On 23 June, the UK electorate voted to leave the European Union (EU).
Since the result of the referendum was announced, there has been much uncertainty and speculation about the impact of the Leave decision on employment legislation and rights, workplace pensions and other employee benefits.
With a minimum two-year wait on the cards as exiting procedures are triggered and finalised, there are several key areas that employers should keep an eye on concerning employee benefits.
Michael Leftley, head of employment group at Addleshaw Goddard, said: “The buzzword really is ‘don’t panic’. You’ve got to adopt a wait-and-see approach at the moment.”
One aspect of employment law that may be affected by the UK leaving the EU is the working time regulations, which are founded in EU legislation. The working time regulations guarantee a minimum level of paid holiday as a legal right. But although this legislation came from Europe, there is some uncertainty around the extent to which this will change post-Brexit. Martin Chitty, employment partner at Gowling WLG, said: “I don’t see that changing because what the UK has done is more generous than the EU legislation requires. But things around the edge of that, [such as] the cap on the working week at 48 hours, paid rest breaks, or how you calculate holiday pay; all that could be watered down or removed completely.”

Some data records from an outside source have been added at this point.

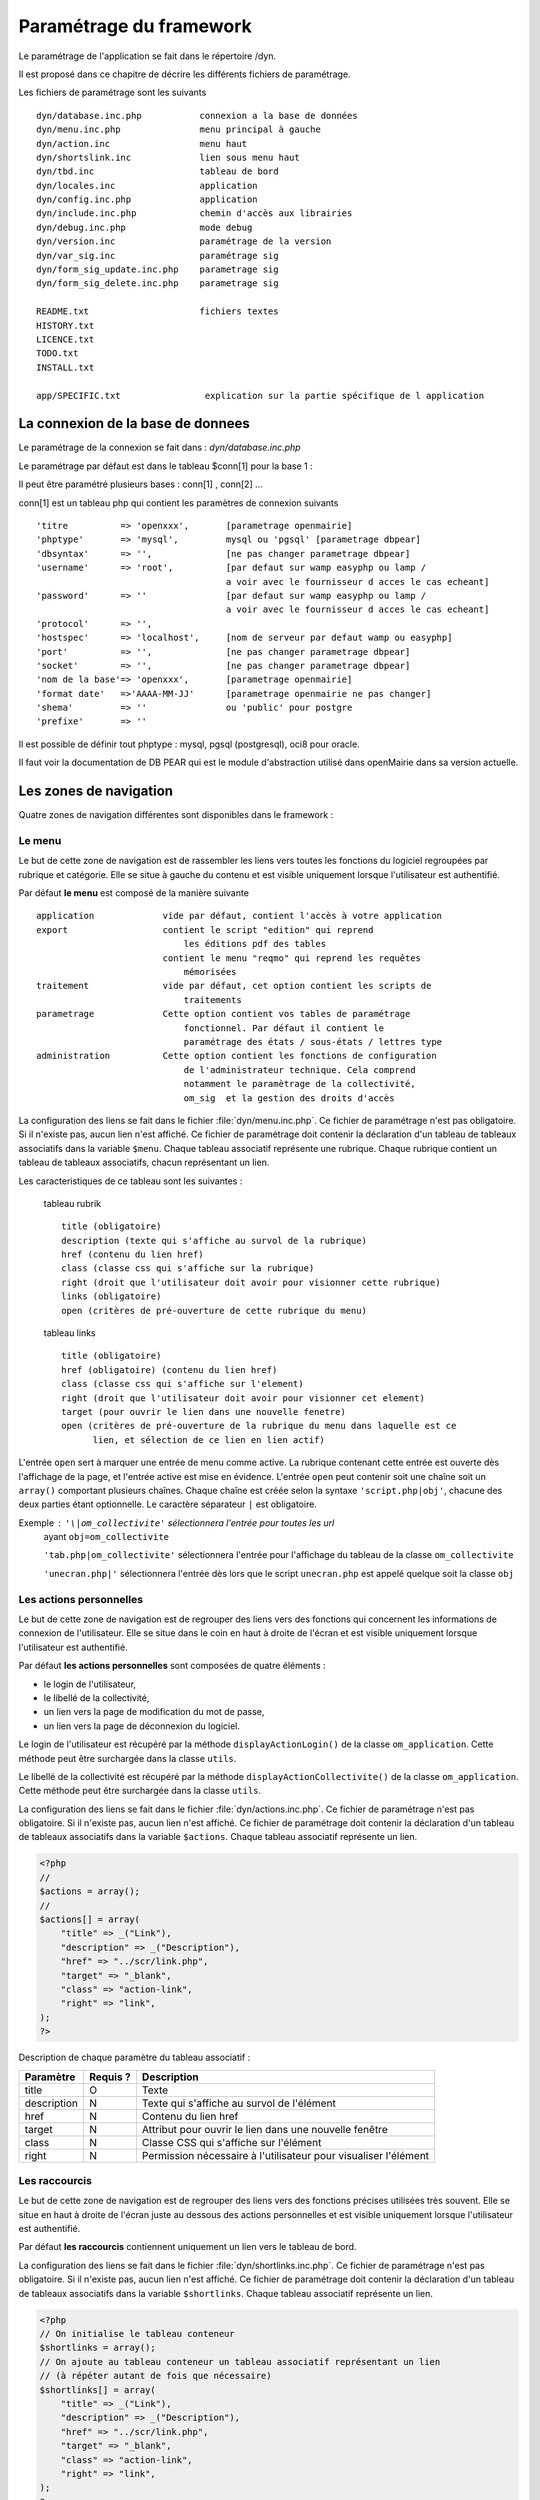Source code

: .. _parametrage:

########################
Paramétrage du framework
########################

Le paramétrage de l'application se fait dans le répertoire /dyn.

Il est proposé dans ce chapitre de décrire les différents fichiers de paramétrage.

Les fichiers de paramétrage sont les suivants ::

    dyn/database.inc.php           connexion a la base de données
    dyn/menu.inc.php               menu principal à gauche
    dyn/action.inc                 menu haut
    dyn/shortslink.inc             lien sous menu haut
    dyn/tbd.inc                    tableau de bord
    dyn/locales.inc                application
    dyn/config.inc.php             application
    dyn/include.inc.php            chemin d'accès aux librairies
    dyn/debug.inc.php              mode debug
    dyn/version.inc                paramétrage de la version
    dyn/var_sig.inc                paramétrage sig 
    dyn/form_sig_update.inc.php    parametrage sig 
    dyn/form_sig_delete.inc.php    parametrage sig 
    
    README.txt                     fichiers textes
    HISTORY.txt
    LICENCE.txt
    TODO.txt
    INSTALL.txt
    
    app/SPECIFIC.txt                explication sur la partie spécifique de l application



==================================
La connexion de la base de donnees
==================================

Le paramétrage de la connexion se fait dans : *dyn/database.inc.php*

Le paramétrage par défaut est dans le tableau $conn[1] pour la base 1 : 

Il peut être paramétré plusieurs bases : conn[1] , conn[2] ...

conn[1] est un tableau php qui contient les paramètres de connexion suivants ::

    'titre          => 'openxxx',       [parametrage openmairie]
    'phptype'       => 'mysql',         mysql ou 'pgsql' [parametrage dbpear]
    'dbsyntax'      => '',              [ne pas changer parametrage dbpear]
    'username'      => 'root',          [par defaut sur wamp easyphp ou lamp /
                                        a voir avec le fournisseur d acces le cas echeant]
    'password'      => ''               [par defaut sur wamp easyphp ou lamp /
                                        a voir avec le fournisseur d acces le cas echeant]                     
    'protocol'      => '',
    'hostspec'      => 'localhost',     [nom de serveur par defaut wamp ou easyphp]
    'port'          => '',              [ne pas changer parametrage dbpear]
    'socket'        => '',              [ne pas changer parametrage dbpear]
    'nom de la base'=> 'openxxx',       [parametrage openmairie]
    'format date'   =>'AAAA-MM-JJ'      [parametrage openmairie ne pas changer]
    'shema'         => ''               ou 'public' pour postgre
    'prefixe'       => '' 

Il est possible de définir tout phptype : mysql, pgsql (postgresql), oci8 pour oracle.

Il faut voir la documentation de DB PEAR qui est le module d'abstraction utilisé
dans openMairie dans sa version actuelle.


=======================
Les zones de navigation
=======================

Quatre zones de navigation différentes sont disponibles dans le framework :

.. image:: ../_static/framework-navigation.png 
    :align: center
    :width: 800px


*******
Le menu
*******

Le but de cette zone de navigation est de rassembler les liens vers toutes les
fonctions du logiciel regroupées par rubrique et catégorie. Elle se situe à
gauche du contenu et est visible uniquement lorsque l'utilisateur est
authentifié. 

.. image:: ../_static/framework-navigation-menu.png 
    :align: center

Par défaut **le menu** est composé de la manière suivante ::


    application             vide par défaut, contient l'accès à votre application
    export                  contient le script "edition" qui reprend
                                les éditions pdf des tables
                            contient le menu "reqmo" qui reprend les requêtes
                                mémorisées
    traitement              vide par défaut, cet option contient les scripts de
                                traitements
    parametrage             Cette option contient vos tables de paramétrage
                                fonctionnel. Par défaut il contient le
                                paramétrage des états / sous-états / lettres type 
    administration          Cette option contient les fonctions de configuration
                                de l'administrateur technique. Cela comprend
                                notamment le paramètrage de la collectivité,
                                om_sig  et la gestion des droits d'accès                                


La configuration des liens se fait dans le fichier :file:`dyn/menu.inc.php`.
Ce fichier de paramétrage n'est pas obligatoire. Si il n'existe pas, aucun lien
n'est affiché. Ce fichier de paramétrage doit contenir la déclaration d'un
tableau de tableaux associatifs dans la variable ``$menu``. Chaque tableau
associatif représente une rubrique. Chaque rubrique contient un tableau de
tableaux associatifs, chacun représentant un lien.

Les caracteristiques de ce tableau sont les suivantes :


    tableau rubrik ::

     title (obligatoire)
     description (texte qui s'affiche au survol de la rubrique)
     href (contenu du lien href)
     class (classe css qui s'affiche sur la rubrique)
     right (droit que l'utilisateur doit avoir pour visionner cette rubrique)
     links (obligatoire)
     open (critères de pré-ouverture de cette rubrique du menu)

    tableau links ::

     title (obligatoire) 
     href (obligatoire) (contenu du lien href)
     class (classe css qui s'affiche sur l'element)
     right (droit que l'utilisateur doit avoir pour visionner cet element)
     target (pour ouvrir le lien dans une nouvelle fenetre)
     open (critères de pré-ouverture de la rubrique du menu dans laquelle est ce
           lien, et sélection de ce lien en lien actif)

L'entrée ``open`` sert à marquer une entrée de menu comme active. La rubrique
contenant cette entrée est ouverte dès l'affichage de la page, et l'entrée active
est mise en évidence. L'entrée ``open`` peut contenir soit une chaîne soit un
``array()`` comportant plusieurs chaînes. Chaque chaîne est créée selon la syntaxe
``'script.php|obj'``, chacune des deux parties étant optionnelle. Le caractère
séparateur ``|`` est obligatoire.

Exemple : ``'\|om_collectivite'`` sélectionnera l'entrée pour toutes les url
          ayant ``obj=om_collectivite``
          
          ``'tab.php|om_collectivite'`` sélectionnera l'entrée pour l'affichage
          du tableau de la classe ``om_collectivite``
          
          ``'unecran.php|'`` sélectionnera l'entrée dès lors que le script
          ``unecran.php`` est appelé quelque soit la classe ``obj``

************************
Les actions personnelles
************************

Le but de cette zone de navigation est de regrouper des liens vers des fonctions
qui concernent les informations de connexion de l'utilisateur. Elle se situe
dans le coin en haut à droite de l'écran et est visible uniquement lorsque
l'utilisateur est authentifié. 

.. image:: ../_static/framework-navigation-actions.png 
    :align: center

Par défaut **les actions personnelles** sont composées de quatre éléments :

* le login de l'utilisateur,
* le libellé de la collectivité,
* un lien vers la page de modification du mot de passe,
* un lien vers la page de déconnexion du logiciel.

Le login de l'utilisateur est récupéré par la méthode ``displayActionLogin()``
de la classe ``om_application``. Cette méthode peut être surchargée dans la
classe ``utils``.

Le libellé de la collectivité est récupéré par la méthode
``displayActionCollectivite()`` de la classe ``om_application``. Cette méthode
peut être surchargée dans la classe ``utils``.

La configuration des liens se fait dans le fichier :file:`dyn/actions.inc.php`.
Ce fichier de paramétrage n'est pas obligatoire. Si il n'existe pas, aucun lien
n'est affiché. Ce fichier de paramétrage doit contenir la déclaration d'un
tableau de tableaux associatifs dans la variable ``$actions``. Chaque tableau
associatif représente un lien.

.. code-block:: php

   <?php
   //
   $actions = array();
   //
   $actions[] = array(
       "title" => _("Link"),
       "description" => _("Description"),
       "href" => "../scr/link.php",
       "target" => "_blank",
       "class" => "action-link",
       "right" => "link",
   );
   ?>

Description de chaque paramètre du tableau associatif :

+-------------+------------+---------------------------------------------------+
| Paramètre   | Requis ?   | Description                                       |
+=============+============+===================================================+
| title       | O          | Texte                                             |
+-------------+------------+---------------------------------------------------+
| description | N          | Texte qui s'affiche au survol de l'élément        |
+-------------+------------+---------------------------------------------------+
| href        | N          | Contenu du lien href                              |
+-------------+------------+---------------------------------------------------+
| target      | N          | Attribut pour ouvrir le lien dans une nouvelle    |
|             |            | fenêtre                                           |
+-------------+------------+---------------------------------------------------+
| class       | N          | Classe CSS qui s'affiche sur l'élément            |
+-------------+------------+---------------------------------------------------+
| right       | N          | Permission nécessaire à l'utilisateur pour        |
|             |            | visualiser l'élément                              |
+-------------+------------+---------------------------------------------------+


**************
Les raccourcis
**************

Le but de cette zone de navigation est de regrouper des liens vers des fonctions
précises utilisées très souvent. Elle se situe en haut à droite de l'écran
juste au dessous des actions personnelles et est visible uniquement lorsque
l'utilisateur est authentifié. 

.. image:: ../_static/framework-navigation-shortlinks.png 
    :align: center

Par défaut **les raccourcis** contiennent uniquement un lien vers le tableau de
bord.

La configuration des liens se fait dans le fichier :file:`dyn/shortlinks.inc.php`.
Ce fichier de paramétrage n'est pas obligatoire. Si il n'existe pas, aucun lien
n'est affiché. Ce fichier de paramétrage doit contenir la déclaration d'un
tableau de tableaux associatifs dans la variable ``$shortlinks``. Chaque tableau
associatif représente un lien.

.. code-block:: php
 
   <?php
   // On initialise le tableau conteneur
   $shortlinks = array();
   // On ajoute au tableau conteneur un tableau associatif représentant un lien
   // (à répéter autant de fois que nécessaire)
   $shortlinks[] = array(
       "title" => _("Link"),
       "description" => _("Description"),
       "href" => "../scr/link.php",
       "target" => "_blank",
       "class" => "action-link",
       "right" => "link",
   );
   ?>

+-------------+------------+---------------------------------------------------+
| Paramètre   | Requis ?   | Description                                       |
+=============+============+===================================================+
| title       | O          | Texte                                             |
+-------------+------------+---------------------------------------------------+
| description | N          | Texte qui s'affiche au survol de l'élément        |
+-------------+------------+---------------------------------------------------+
| href        | N          | Contenu du lien href                              |
+-------------+------------+---------------------------------------------------+
| target      | N          | Attribut pour ouvrir le lien dans une nouvelle    |
|             |            | fenêtre                                           |
+-------------+------------+---------------------------------------------------+
| class       | N          | Classe CSS qui s'affiche sur l'élément            |
+-------------+------------+---------------------------------------------------+
| right       | N          | Permission nécessaire à l'utilisateur pour        |
|             |            | visualiser l'élément                              |
+-------------+------------+---------------------------------------------------+


********************
Les actions globales
********************

Le but de cette zone de navigation est de représenter la section "À propos" du
logiciel. Elle se situe en bas de l'écran juste au dessous du contenu de la
page et est visible lorsque l'utilisateur est authentifié ou non. 

.. image:: ../_static/framework-navigation-footer.png 
    :align: center

Par défaut **les actions globales** sont composées de trois éléments :

* le nom du logiciel ainsi que son numéro de version,
* un lien vers la documentation du site openMairie,
* un lien vers le site openMairie.

Le nom du logiciel est récupéré de la variable ``$config['application']``
présente dans le fichier :file:`dyn/config.inc.php`. La version est récupérée de la
variable ``$version`` présente dans le fichier :file:`dyn/version.inc.php`.

La configuration des liens se fait dans le fichier :file:`dyn/footer.inc.php`.
Ce fichier de paramétrage n'est pas obligatoire. Si il n'existe pas, aucun lien
n'est affiché. Ce fichier de paramétrage doit contenir la déclaration d'un
tableau de tableaux associatifs dans la variable ``$footer``. Chaque tableau
associatif représente un lien.

.. code-block:: php
 
   <?php
   // On initialise le tableau conteneur
   $footer = array();
   // On ajoute au tableau conteneur un tableau associatif représentant un lien
   // (à répéter autant de fois que nécessaire)
   $footer[] = array(
       "title" => _("Link"),
       "description" => _("Description"),
       "href" => "../scr/link.php",
       "target" => "_blank",
       "class" => "action-link",
       "right" => "link",
   );
   ?>

+-------------+------------+---------------------------------------------------+
| Paramètre   | Requis ?   | Description                                       |
+=============+============+===================================================+
| title       | O          | Texte                                             |
+-------------+------------+---------------------------------------------------+
| description | N          | Texte qui s'affiche au survol de l'élément        |
+-------------+------------+---------------------------------------------------+
| href        | N          | Contenu du lien href                              |
+-------------+------------+---------------------------------------------------+
| target      | N          | Attribut pour ouvrir le lien dans une nouvelle    |
|             |            | fenêtre                                           |
+-------------+------------+---------------------------------------------------+
| class       | N          | Classe CSS qui s'affiche sur l'élément            |
+-------------+------------+---------------------------------------------------+
| right       | N          | Permission nécessaire à l'utilisateur pour        |
|             |            | visualiser l'élément                              |
+-------------+------------+---------------------------------------------------+


==================
Le tableau de bord
==================

Le tableau de bord se paramètre dans le fichier *dyn/dashboard.inc*. 

Ce fichier est appellé par le script scr/dashboard.php.

Pour avoir son propre tableau de bord, il suffit de decommenter la ligne 
// die(); et on accède plus au widget

Voir chapître : widget et tableau de bord paramétrable


==================================
Les variables locales et la langue
==================================

Les variables locales sont paramétrées dans le fichier *dyn/locales.inc.php*

Ce fichier contient :


- le paramétrage du codage des caracteres (ISO-8859-1 ou UTF8)  ::

    "DEPRECATED"
    
        define('CHARSET', 'ISO-8859-1');
        ou
        define('CHARSET', 'UTF8');
        
    Dans la version 4.2.0, il y a 2 paramètres :
    
        pour la base : DB_CHARSET
        pour apache  : HTTP_CHARSET
        
        Ces 2 paramètres remplacent CHARSET
    

    Note ::
    
        Dans apache, il est possible de modifiet l'encodage 
        dans etc/apache2/apache2.conf commenter ##AddDefaultCharset = ISO-8859-1
        relancer ensuite apache : $ etc/apache2/init.d/apache2 reload
    
        A partir de la version 3.0.1, l'imcompatibilité utf8 de la bibliotheque fpdf est traitée

- le dossier ou sont installées les variables du systeme ::

    define('LOCALE', 'fr_FR');


- Le dossier contenant les locales et les fichiers de traduction ::

    define('LOCALES_DIRECTORY', '../locales');


- Le domaine de traduction ::

    define('DOMAIN', 'openmairie');

Les zones à traduire sont sous le format : _("zone a traduire")


Voir le chapître sur les outils : *poEdit*



======================================
Le paramétrage de l application metier 
======================================

L'application métier est paramétrée dans *dyn/var.inc*

Ce script contient les paramétres globaux de l application . 
Attention les paramètres s'appliquent à toutes les bases de l'application.

Le paramétrage spécifique par collectivité doit se faire dans la table om_parametre 

La configuration générale de l'application se fait aussi dans *dyn/config.inc.php*.

Les paramètres sont récupérés avec la création d'un objet utils par :
$f->config['nom_du_parametre']

*Voir framework/utilitaire*

Exemple de paramétrage avec openCourrier ::

    $config['application'] = _("openCourrier");
    $config['title'] = ":: "._("openMairie")." :: "._("openCourrier");
    $config['session_name'] = "openCourrier";


* le mode demonstration de l'application se paramétre avec $config['demo']

Ce mode permet de pre-remplir le formulaire de login avec l'identifiant 'demo' et le mot de passe 'demo' ::

    $config['demo'] = false;  l'application n'est pas en mode démo
                      true; l'application est en mode démo
 
    Attention, pour empêcher de changer le mot de passe, il faut paramétrer l'accès
    dans la table om_droit : password


* La configuration des extensions autorisees dans le module upload.php

Pour changer votre configuration, décommenter la ligne et modifier les extensions avec des ";" comme séparateur ::

    $config['upload_extension'] = ".gif;.jpg;.jpeg;.png;.txt;.pdf;.csv;"


* La configuration de la taille maximale des fichiers dans le module upload.php

Pour changer votre configuration, décommenter la ligne et modifier la taille. La taille maximale est en mo. ::

    $config['upload_taille_max'] = str_replace('M', '', ini_get('upload_max_filesize')) * 1024;


* Le thème de l'application

A partir de la version 3.1.0, le theme n'est plus géré dans config.inc.php.
Il est initialisé dans EXTERNALS.TXT du repertoire om-theme (version 4.2.0) ::

    exemple pour om_ui_darkness 
    
    om_theme svn://scm.adullact.net/svnroot/openmairie/externals/jquery-ui-theme/
                    om_ui-darkness/tags/1.8.14


  
=============================  
Le Parametrage des librairies
=============================

Le paramétrage de l'accès aux librairies se fait dans *dyn/include.inc.php*

 Ce fichier permet de configurer les paths en fonction de la 
 directive include_path du fichier php.ini. 
 Vous pouvez aussi modifier ces chemins avec vos propres valeurs si
 vous voulez personnaliser votre installation :
 
  PEAR ::
  
        array_push($include, getcwd()."/../php/pear");

  DB ::
  
        array_push($include, getcwd()."/../php/db");

  FPDF ::
  
        array_push($include, getcwd()."/../php/fpdf");

  OPENMAIRIE (dans CORE depuis la version 4.2.0) ::

        define("PATH_OPENMAIRIE", getcwd()."../core/openmairie/"); 


Par défaut, les librairies sont incluses dans openmairie_exemple :

- /lib : contient les librairies javascript

- /php : contient les librairies php



=============
Le mode debug
=============

Le mode debug d'openMairie se paramétre dans  *dyn/debug.inc.php*

Ce fichier contient le paramétrage pour le mode debug
d'openMairie (om_debug.inc.php)

Valeur de la variable globale DEBUG ::

  EXTRA_VERBOSE_MODE : mode très bavard qui reprend les messages spécifiques
  dans la méthode addToLog
  exemple :
  $this->addToLog("requete sig_interne maj parcelle inexistante :".$sql, EXTRA_VERBOSE_MODE);

  VERBOSE_MODE : mode "bavard"
  dans ce mode , il est créé un fielset sous les formulaires qui indiquent
  toutes les étapes de réalisation des scripts

  DEBUG_MODE : mode debug
  Les messages d'erreur sont visibles

  PRODUCTION_MODE : mode de production (il n y a pas de message)
   
===============================
La version de votre application
===============================

Vous devez mettre le numéro de version et la date  de votre application
dans *dyn/version.inc*


Voir *le versionage des applications*.



==========================
Les informations generales
==========================


Les fichiers textes d'information générale sont à la racine de l'application  :

README.txt :

    ce fichier peut contenir entre autre, la liste des auteurs ayant participé au projet


HISTORY.txt : information sur chaque version :

            les (+) et les (bugs) corrigés


app/SPECIFIC.txt :

    Ici, vous décrivez la specificite de l application courante par rapport au framework


LICENCE.txt : licence libre de l application

TODO.txt : feuille de route - roadmap

INSTALL.txt : installation de l application


==========================
L'installation automatique
==========================

La mise en place d une installation automatique est prévue dans une prochaine version openMairie.


=========================
Les paramétres des combos
=========================

Les paramétres des combos sont paramétrés dans les fichiers suivants (type de contrôle
de formulaire comboD et comboG (pour formulaire) ou comboD2 et comboG2 (pour sous formulaire) ::

    - comboaffichage.inc.php :
        paramétre de l'affichage dans la fenêtre combo.php
    - comboparametre.inc.php
        affecte des valeus spécifiques au formulaire parent si il y a plusieurs
        enregistrement en lien (choix en affichage)
    - comboretour.inc.php
        meme chose que comboparametre.inc si il n'y a qu un enregistrement en lien
        (pas d'affichage de la fenetre)

Voir *chapître framework/formulaire, sous programme générique combo.php*

=======================
Les paramétres éditions
=======================

Les variables dans les éditions sont paramétrées dans ::

    - varpdf.inc                pour les pdf
    - varetatpdf.inc            pour les états et les sous états
    - varlettretypepdf.inc      pour les lettres type
    
Voir *chapître framework/édition*



=====================
Les paramétres om_sig
=====================

var_sig.php

les paramètres sont les suivants ::

    $contenu_etendue[0]= array('4.5868,43.6518,4.6738,43.7018'
                              );
    $contenu_etendue[1]= array('vitrolles'
                              );
    $contenu_epsg[0] = array("","EPSG:2154","EPSG:27563");
    $contenu_epsg[1] = array("choisir la projection",'lambert93','lambertSud');
    $type_geometrie[0] = array("","point","line","polygon");
    $type_geometrie[1] = array("choisir le type de géométrie",'point','ligne','polygone');

ces paramétres sont utilisés pour la saisie de carte : voir chapître sig

Les post traitements de form_sig permettent de faire des traitement apres saisie de géométries avec om_sig


    form_sig_update.inc.php

    form_sig_delete.inc.php

exemple recuperation du numéro de la parcelle dans openfoncier  dossier ::

    if($table=="dossier" and $champ=="geom"){
       echo "</center>";
       if (file_exists ("../dyn/var.inc"))
          include ("../dyn/var.inc");
       // parcelle         
       if($auto_parcelle==1){
          $sql="select parcelle from ".DB_PREFIXE."parcelle  WHERE
            ST_contains(geom,  geometryfromtext('".$geom."', ".$projection."))";
          $parcelle = $f->db -> getOne($sql);
          if($parcelle!=''){
             $sql ="update ".DB_PREFIXE."dossier set parcelle = '".$parcelle."'
                where dossier = '".$idx."'";
             $res1 =  $f->db -> query($sql);
             echo "<br>"._("parcelle")." ".$parcelle;
             // Envoi des donnees dans le formulaire f1 si la fenetre est popup
             if($popup==1){
                echo "\n<script type=\"text/javascript\">\n";
                echo "window.opener.fendata.document.f1.parcelle.value = '".$parcelle."';\n";
                //echo "window.opener.fendata.reload";
                echo "</script>\n";
             }
          }
       }
    ....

He added that the Transfer of Undertaking (Protection of Employment (Tupe)) regulations could be a ‘high-risk’ item, alongside agency worker regulations and collective consultation procedures.
The UK has led the way in regards to discrimination protections based on sex or marriage, however, these have been enhanced by the EU with the inclusion of sexual orientation, gender reassignment, religion and belief. Chitty said: “I think we have progressed far enough as a society to accept that equality of treatment under all of those headings is right and proper; I don’t think there is a political will to wind the clock back. There is, in the immediate aftermath of Brexit, some evidence of groups pushing for the removal of some of the EU-based equality legislation.”
Pensions could also feel an impact. Glyn Ryland, partner at Gowling WLG, explained a big concern is the turmoil in the investment markets. “The biggest worry at the end of the day is that pension schemes only have enough money to pay their pensions if their investments do well and their investments only do well if British business is doing well,” he said.
He added that the EU requirement to equalise guaranteed minimum pensions for men and women in the private pension sector may not occur as a result of the Leave decision.
“I think you would be crazy as an organisation to be taking any kind of firm decisions at the moment. We all just need to look and see how things start to unfold, then we can all start planning for a future business world outside the EU,” said Leftley.